Diary of John Adams, February 21, 1765

Diary of John Adams, February 21, 1765

John Adams
February 21, 1765

Found in his diary, this was a draft of a longer essay on cannon and feudal law.

It was a Resolution formed by a sensible People almost in despair. [The Puritans’ decision to leave England and settle in America.] They Puritans had become intelligent in general, and some of them learned but they had been galled, and fretted, and whipped and cropped, and hanged and burned. In short they had been so worried by Plagues and Tortures in every Shape, and they utterly despaired of Deliverance from these Miseries in their own Country, that they at last resolved to fly to the Wilderness, for Refuge from the temporal and spiritual Principalities and Powers, and Plagues and scourges of their Native Country.

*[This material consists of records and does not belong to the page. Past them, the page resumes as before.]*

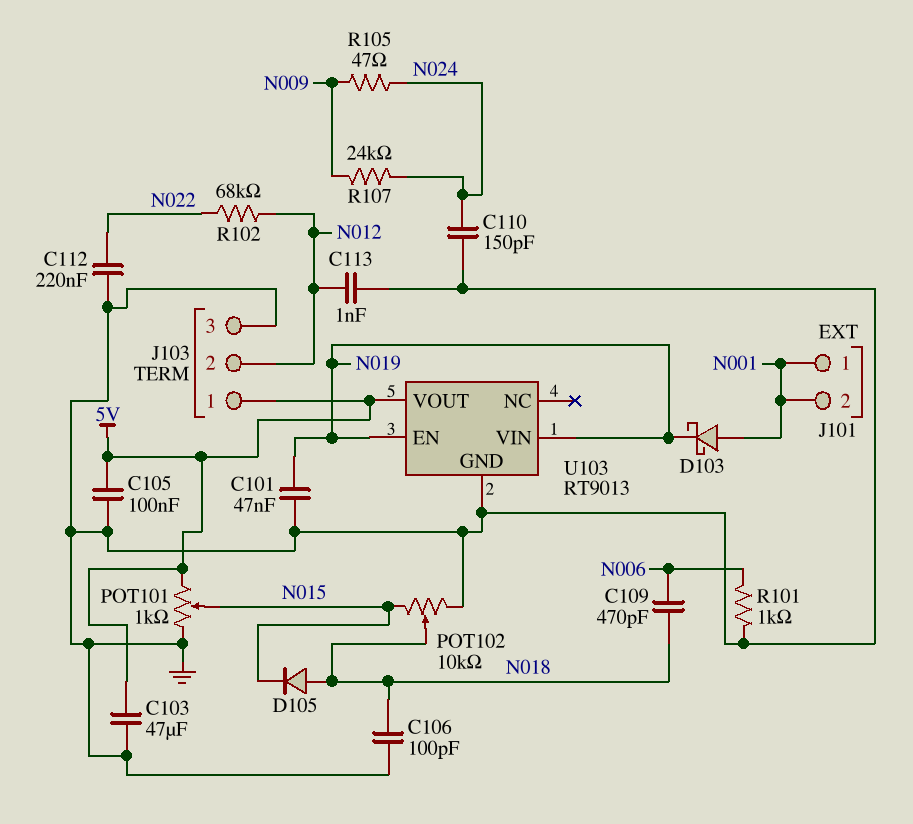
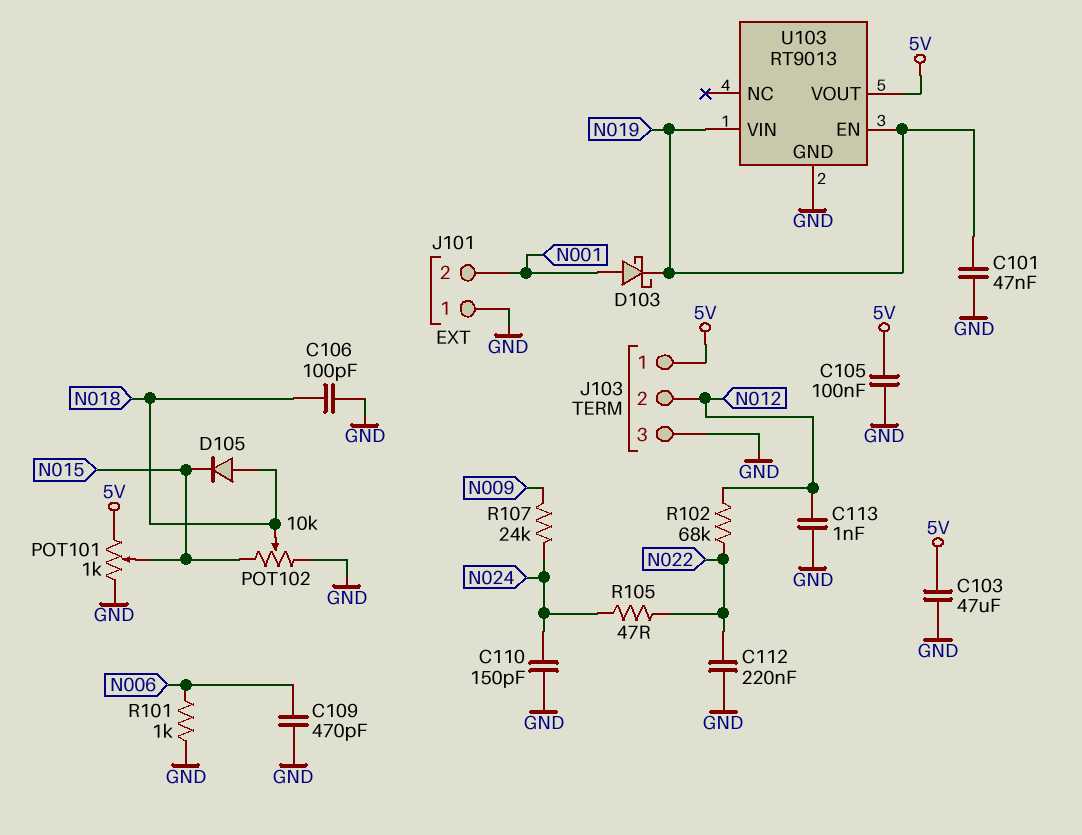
C109: 470pF (N006, N018) -> 470pF (GND, N006)
J101 pin 1: N001 -> GND
R105: 47 (N009, N024) -> 47 (N022, N024)

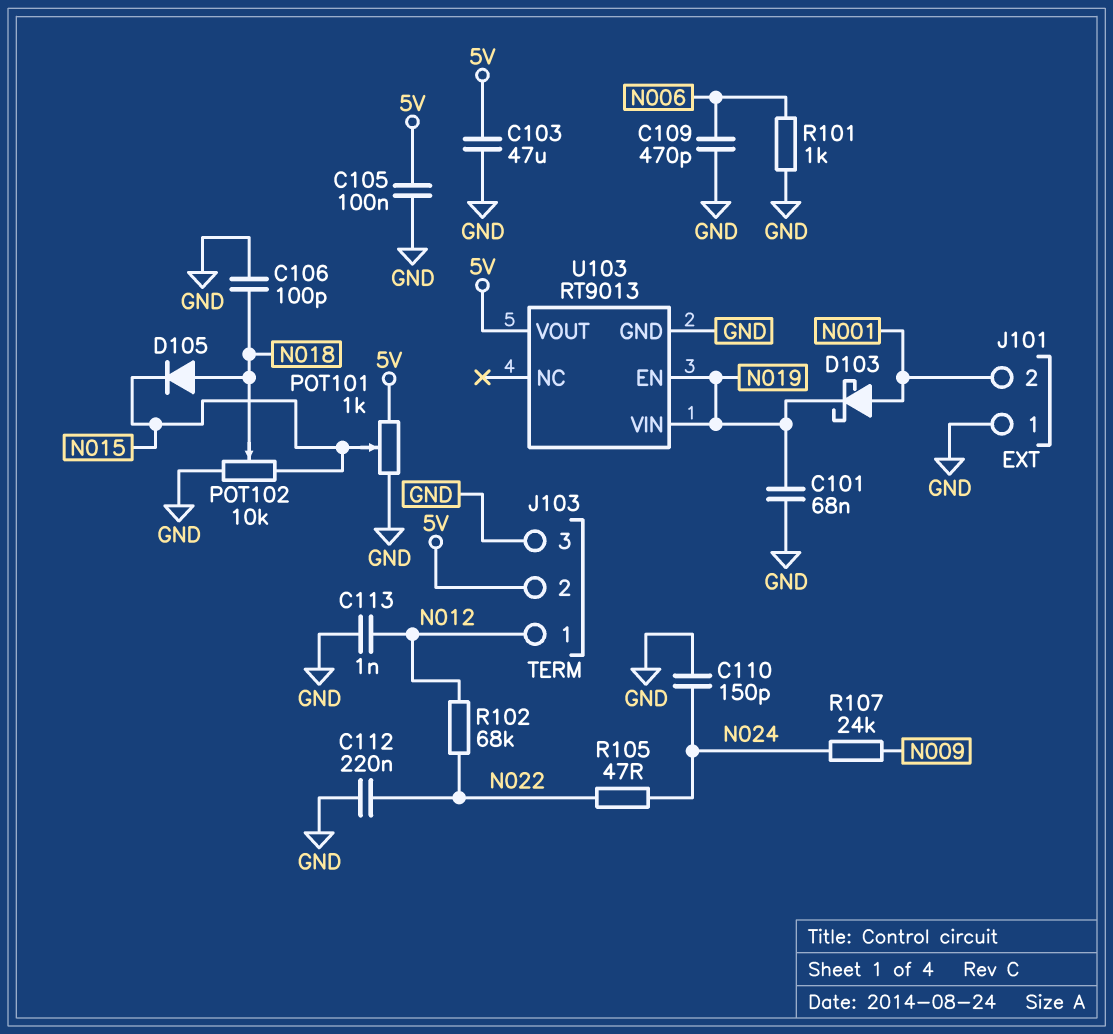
C101: 47nF (GND, N019) -> 68nF (GND, N019)
J103 pin 1: 5V -> N012
J103 pin 2: N012 -> 5V

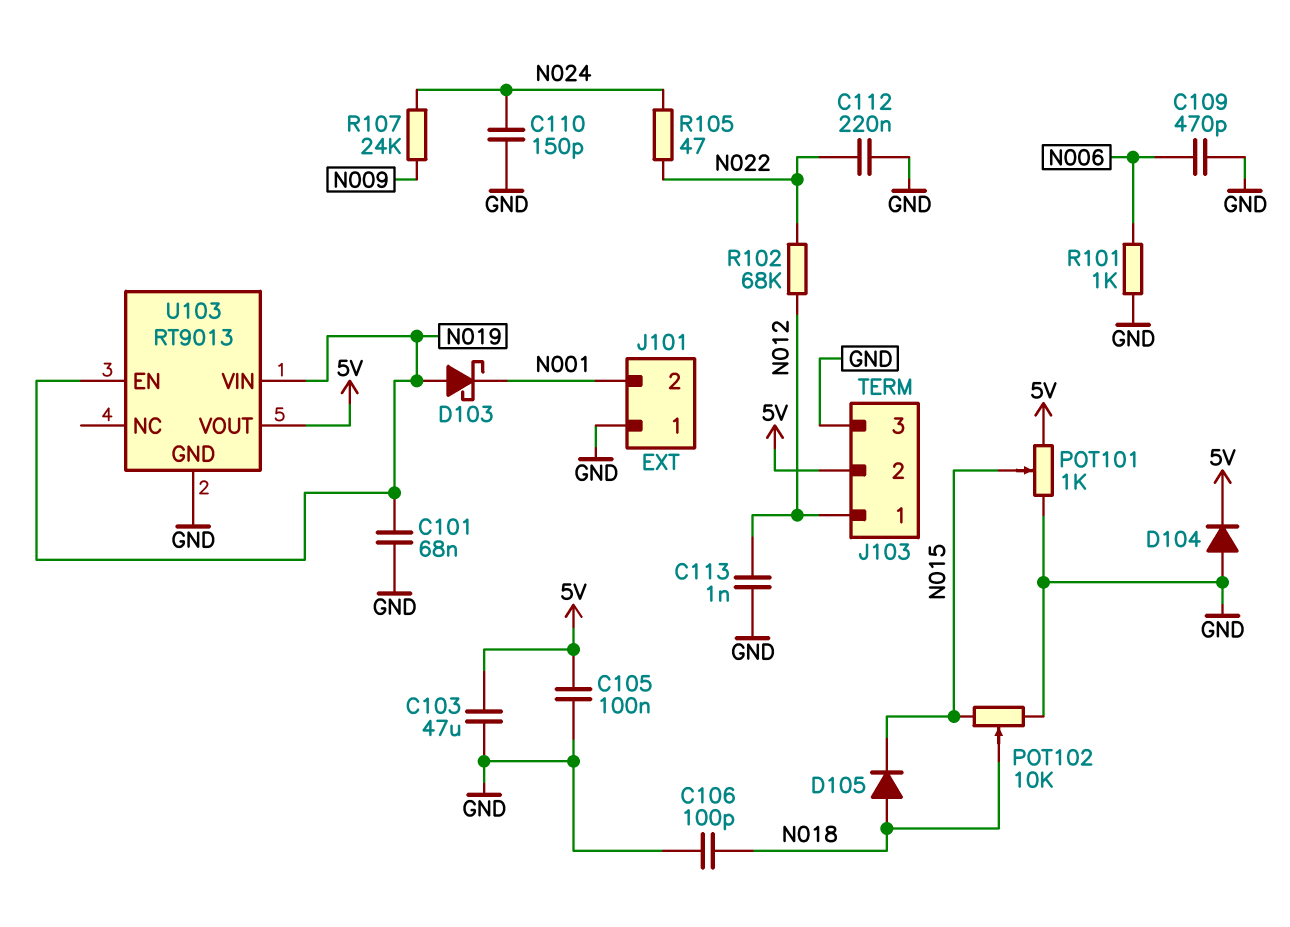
D103: schottky (A N001, K N019) -> schottky (A N019, K N001)
D104: none -> diode (A GND, K 5V)

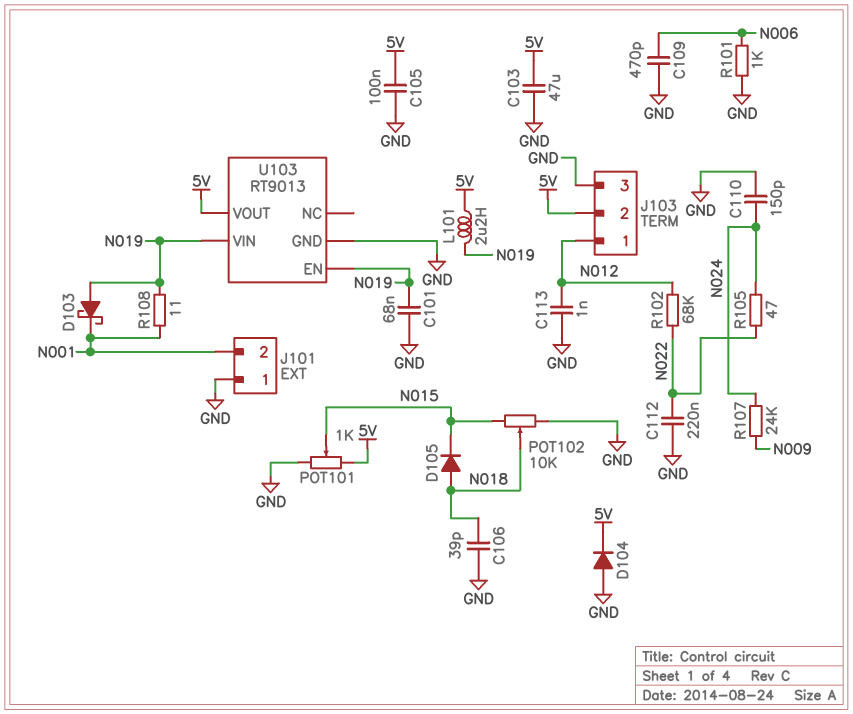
C106: 100pF (GND, N018) -> 39pF (GND, N018)
L101: none -> 2.2uH (5V, N019)
R108: none -> 11 (N001, N019)

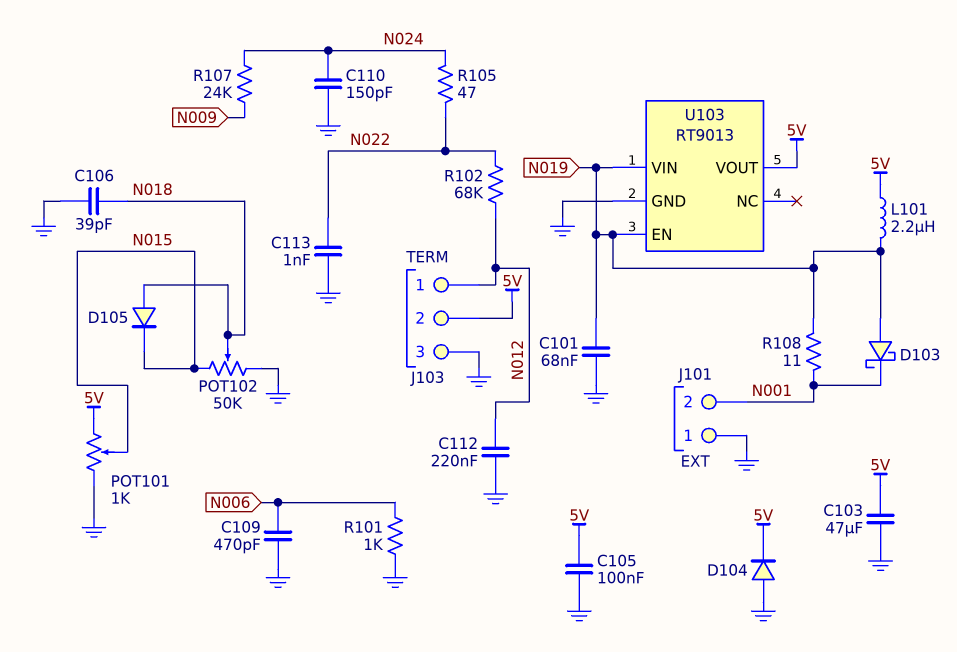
C112: 220nF (GND, N022) -> 220nF (GND, N012)
C113: 1nF (GND, N012) -> 1nF (GND, N022)
POT102: 10k (GND, N015, wiper N018) -> 50k (GND, N015, wiper N018)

After their Arrival here, they began their settlements and pursued their Plan both of Ecclesiastical and Civil Government in direct Opposition to the Cannon And the feudal systems.

Their first Concern was to preserve and propagate Knowledge. The leading Men among the first Settlers of America, were Men of sense and Learning. And the Clergymen, who came over first, were [illegible] familiar with the Historians, Orators, Poets and Phylosophers of Greece and Rome, and many of them have left behind them Libraries which are still in Being consisting chiefly of Books, whose Character their great Grand sons can scarcely read.

I always consider the settlement of America with Reverence and Wonder– as the Opening of a grand scene and Design in Providence, for the Illumination of the Ignorant and the Emancipation of the slavish Part of Mankind all over the Earth.

Source(s):
Adams Family Papers: An Electronic Archive, The Massachusetts Historical Society.